2.4. Mengakui peranan dan pentingnya Keberadaan KPG dalam Perdasi: Perdasi Papua Barat masih bersifat rancangan dan saat ini masih terbuka untuk masukan dan saran. KPG Sorong adalah satu-satunya KPG di Papua Barat, dan dengan memberikan perhatian dan kepemimpinan yang cukup bagi KPG tersebut akan mengakibatkan perlunya disebutkan keberadaan KPG tersebut dalam Perdasi. Perdasi yang tidak menyebutkan KPG di dalamnya tidak mencerminkan situasi yang dijabarkan dalam Renstra Pendidikan Provinsi Papua, yang menyebutkan KPG dan sekaligus mendukung dibentuknya KPG baru di daerah pegunungan sekaligus mendukung lulusan KPG untuk melanjutkan pendidikannya sampai jenjang S1. Prakarsa yang disebutkan dalam Renstra sudah sejalan dengan rencana kebijakan FKIP UNCEN yang hendak merevitalisasi kurikulum dan juga memperbaiki mutu KPG yang ada (lihat Masalah Kinerja 8).

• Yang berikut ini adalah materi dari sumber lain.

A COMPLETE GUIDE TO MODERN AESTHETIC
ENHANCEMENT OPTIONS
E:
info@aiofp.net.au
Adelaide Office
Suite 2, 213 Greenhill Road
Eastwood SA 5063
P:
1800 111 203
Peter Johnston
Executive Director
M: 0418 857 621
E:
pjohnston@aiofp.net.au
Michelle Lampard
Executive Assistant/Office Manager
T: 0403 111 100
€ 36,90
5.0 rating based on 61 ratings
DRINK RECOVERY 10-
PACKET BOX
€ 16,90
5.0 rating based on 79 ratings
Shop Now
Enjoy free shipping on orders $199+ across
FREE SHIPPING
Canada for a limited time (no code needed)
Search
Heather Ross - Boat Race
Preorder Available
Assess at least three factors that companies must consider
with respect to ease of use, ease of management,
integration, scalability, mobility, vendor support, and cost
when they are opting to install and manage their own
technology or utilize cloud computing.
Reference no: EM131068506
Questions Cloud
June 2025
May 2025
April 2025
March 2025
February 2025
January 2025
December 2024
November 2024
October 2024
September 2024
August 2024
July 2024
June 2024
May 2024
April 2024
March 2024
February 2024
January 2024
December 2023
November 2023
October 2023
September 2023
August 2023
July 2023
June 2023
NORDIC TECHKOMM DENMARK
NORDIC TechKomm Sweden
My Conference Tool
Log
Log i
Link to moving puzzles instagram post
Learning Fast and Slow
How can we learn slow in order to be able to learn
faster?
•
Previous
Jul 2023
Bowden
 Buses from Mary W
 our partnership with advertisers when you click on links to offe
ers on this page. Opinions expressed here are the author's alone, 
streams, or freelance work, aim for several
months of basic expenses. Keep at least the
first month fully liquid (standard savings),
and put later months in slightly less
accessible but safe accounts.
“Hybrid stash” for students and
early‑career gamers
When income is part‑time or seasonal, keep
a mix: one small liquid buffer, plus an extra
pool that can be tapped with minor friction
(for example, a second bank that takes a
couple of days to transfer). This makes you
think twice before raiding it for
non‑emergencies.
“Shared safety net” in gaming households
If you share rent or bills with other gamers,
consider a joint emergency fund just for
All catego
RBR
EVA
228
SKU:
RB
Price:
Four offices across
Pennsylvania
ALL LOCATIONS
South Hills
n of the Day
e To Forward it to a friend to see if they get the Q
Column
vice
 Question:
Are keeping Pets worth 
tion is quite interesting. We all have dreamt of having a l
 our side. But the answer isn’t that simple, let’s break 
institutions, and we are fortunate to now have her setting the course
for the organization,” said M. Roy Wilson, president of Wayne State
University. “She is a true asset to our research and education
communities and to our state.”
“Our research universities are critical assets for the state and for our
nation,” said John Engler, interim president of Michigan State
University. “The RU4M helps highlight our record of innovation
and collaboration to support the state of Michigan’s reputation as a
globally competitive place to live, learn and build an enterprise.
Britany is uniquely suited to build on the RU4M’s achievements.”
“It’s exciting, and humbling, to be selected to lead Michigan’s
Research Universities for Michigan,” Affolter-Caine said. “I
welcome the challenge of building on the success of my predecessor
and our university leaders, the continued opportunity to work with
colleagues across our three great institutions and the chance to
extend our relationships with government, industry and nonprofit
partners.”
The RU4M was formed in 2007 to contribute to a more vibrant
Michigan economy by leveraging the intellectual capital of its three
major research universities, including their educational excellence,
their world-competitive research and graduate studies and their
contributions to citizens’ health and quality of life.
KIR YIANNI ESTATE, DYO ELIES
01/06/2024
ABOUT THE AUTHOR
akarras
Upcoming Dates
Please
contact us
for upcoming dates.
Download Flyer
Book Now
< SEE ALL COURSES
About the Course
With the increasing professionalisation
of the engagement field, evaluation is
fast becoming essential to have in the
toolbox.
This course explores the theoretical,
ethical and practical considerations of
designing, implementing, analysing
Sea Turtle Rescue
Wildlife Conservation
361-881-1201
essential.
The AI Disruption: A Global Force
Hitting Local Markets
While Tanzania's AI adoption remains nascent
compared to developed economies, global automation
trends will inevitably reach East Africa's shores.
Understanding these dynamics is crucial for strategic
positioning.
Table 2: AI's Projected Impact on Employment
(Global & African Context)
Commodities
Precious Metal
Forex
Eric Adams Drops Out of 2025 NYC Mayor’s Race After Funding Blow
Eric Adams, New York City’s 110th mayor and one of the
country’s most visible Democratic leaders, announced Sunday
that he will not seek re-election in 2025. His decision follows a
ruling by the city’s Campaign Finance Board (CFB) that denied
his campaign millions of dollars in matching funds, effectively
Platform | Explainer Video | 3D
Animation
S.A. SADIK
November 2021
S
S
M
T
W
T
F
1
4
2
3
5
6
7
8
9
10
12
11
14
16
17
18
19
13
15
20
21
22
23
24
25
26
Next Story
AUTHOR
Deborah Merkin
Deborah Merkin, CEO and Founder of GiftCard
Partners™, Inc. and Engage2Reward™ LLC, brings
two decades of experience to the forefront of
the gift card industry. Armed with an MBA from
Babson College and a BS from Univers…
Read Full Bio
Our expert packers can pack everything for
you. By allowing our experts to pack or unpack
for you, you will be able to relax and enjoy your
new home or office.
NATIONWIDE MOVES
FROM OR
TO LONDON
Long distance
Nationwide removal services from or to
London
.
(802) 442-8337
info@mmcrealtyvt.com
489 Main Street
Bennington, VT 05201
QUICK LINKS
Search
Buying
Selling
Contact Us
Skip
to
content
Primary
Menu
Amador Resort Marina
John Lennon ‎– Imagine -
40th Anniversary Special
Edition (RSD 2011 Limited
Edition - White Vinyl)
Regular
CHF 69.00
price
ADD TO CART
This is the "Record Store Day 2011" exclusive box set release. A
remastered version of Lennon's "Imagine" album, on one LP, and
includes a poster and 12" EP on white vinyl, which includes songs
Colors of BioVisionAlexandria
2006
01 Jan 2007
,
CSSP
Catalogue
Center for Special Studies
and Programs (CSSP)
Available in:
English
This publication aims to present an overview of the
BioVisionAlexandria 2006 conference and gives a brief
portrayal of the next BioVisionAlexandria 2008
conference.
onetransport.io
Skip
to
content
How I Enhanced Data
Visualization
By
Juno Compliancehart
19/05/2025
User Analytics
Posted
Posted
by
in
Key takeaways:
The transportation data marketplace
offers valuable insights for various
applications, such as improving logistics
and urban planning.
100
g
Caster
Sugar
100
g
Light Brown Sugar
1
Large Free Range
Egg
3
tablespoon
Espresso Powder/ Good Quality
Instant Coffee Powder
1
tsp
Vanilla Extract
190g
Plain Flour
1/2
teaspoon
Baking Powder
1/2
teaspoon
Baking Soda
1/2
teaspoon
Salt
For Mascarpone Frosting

2.5. Menetapkan Petunjuk Teknis yang Jelas:guna memperjelas manajemen dan menguatkan kepemimpinan, maka diperlukan petunjuk teknis yang jelas yang mengatur standar mekanisme akuntabilitas KPG, baik terhadap pemerintah daerah sebagai penyandang dana dan pengguna utama, dan terhadap UNCEN sebagai lembaga pendidikan yang memberikan program studi D2.

3. Masalah Kinerja

Kurikulum yang sedang digunakan oleh KPG adalah kurikulum yang dibuat oleh FKIP UNCEN. Visi dan misi KPG belum memenuhi kebutuhan masyarakat pedesaan, terpencil dan tradisional/adat, terutama terkait dengan pengajaran keterampilan hidup dan pendidikan multi-bahasa berbasis bahasa daerah, khususnya pada kelas-kelas awal di sekolah dasar – semuanya akan membantu membekali guru-guru alumni KPG untuk mempersiapkan diri bagi penempatan di pedesaan dan daerah terpencil dan mempersiapkan mereka untuk memberdayakan masyarakat adat menggunakan keterampilan-keterampilan yang diperoleh selama belajar di KPG.